EXPLORE THE MATERIAL
**a)** Name each type of publication that the forum excerpt on quantum mechanics terminology mentions.
**b)** In the forum excerpt on quantum mechanics terminology, when does the staff mentor say care is needed with these commonly used terms?

SELECTED EXCERPT
"""
So you can go to the MIT people to tell them that they're teaching historically inaccurate and outdated terminology (do they teach out the wave-particle duality and relativistic mass, too??) propagated by books who only shadow what Hpsi = Epsi really stands for.

16. Feb 23, 2016

Staff: Mentor

I am with Dextercioby on this. MIT of course can counted on to use terminology that is generally accepted. Its just in QM there are a number of commonly used terms left over from the early days that are still in use - this is just another. Its nothing get worried about - just note it and move on.

Sometimes we have long threads on these sorts of things, many of which I have participated in. But really its nothing to get worked up about IMHO.

To the OP if you haven't seen it before glance at the following which looks at a number of generally accepted myths of QM:
http://arxiv.org/abs/quant-ph/0609163

Simply be aware of them, and sometimes papers and textbooks use them with gay abandon, which is usually only a problem in dealing with foundational issues. That's the one time we need to be careful.
"""
MATERIAL SHOWN
"""
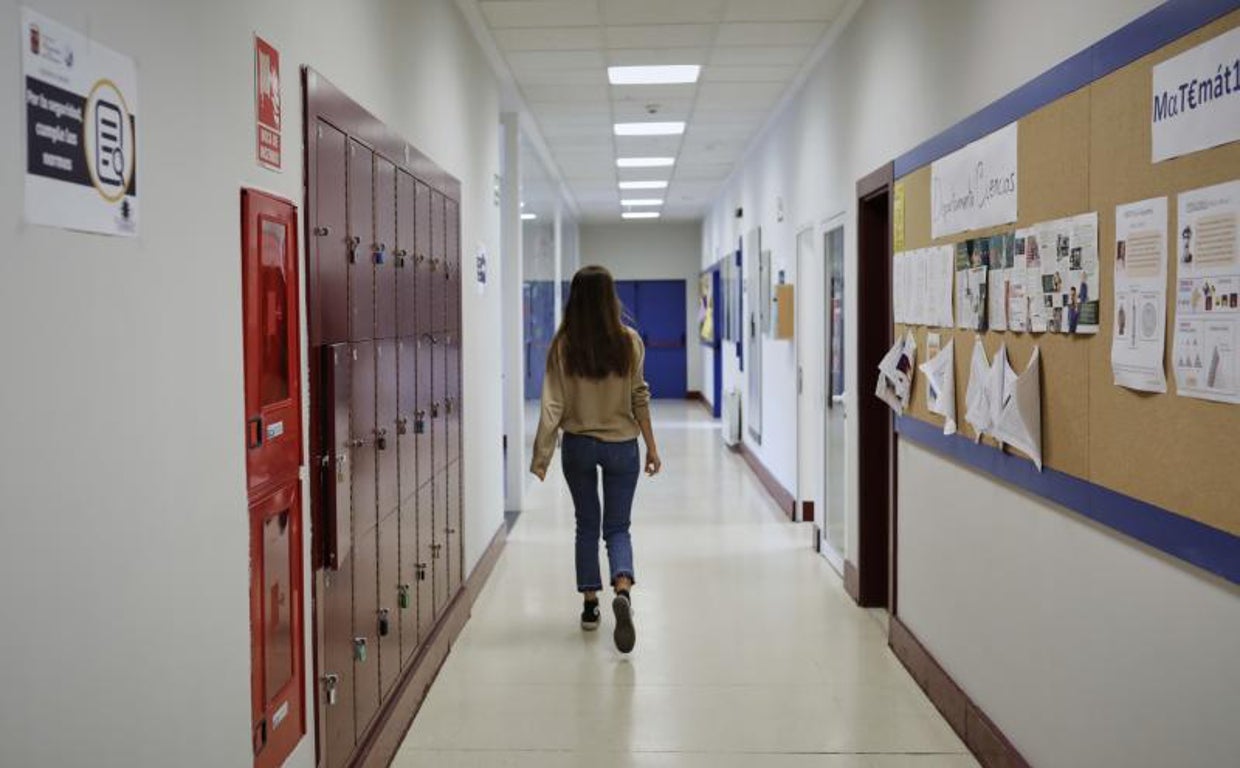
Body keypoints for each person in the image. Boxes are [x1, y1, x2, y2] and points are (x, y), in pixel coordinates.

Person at [530, 265, 661, 654]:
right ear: (610, 299)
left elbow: (552, 404)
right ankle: (622, 586)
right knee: (617, 527)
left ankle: (590, 606)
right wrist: (652, 447)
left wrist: (541, 455)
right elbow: (640, 396)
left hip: (579, 445)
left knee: (586, 525)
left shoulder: (563, 344)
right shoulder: (630, 341)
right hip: (622, 444)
"""
COMPLETED EXERCISE
**a)** books, papers, textbooks

**b)** When dealing with foundational issues.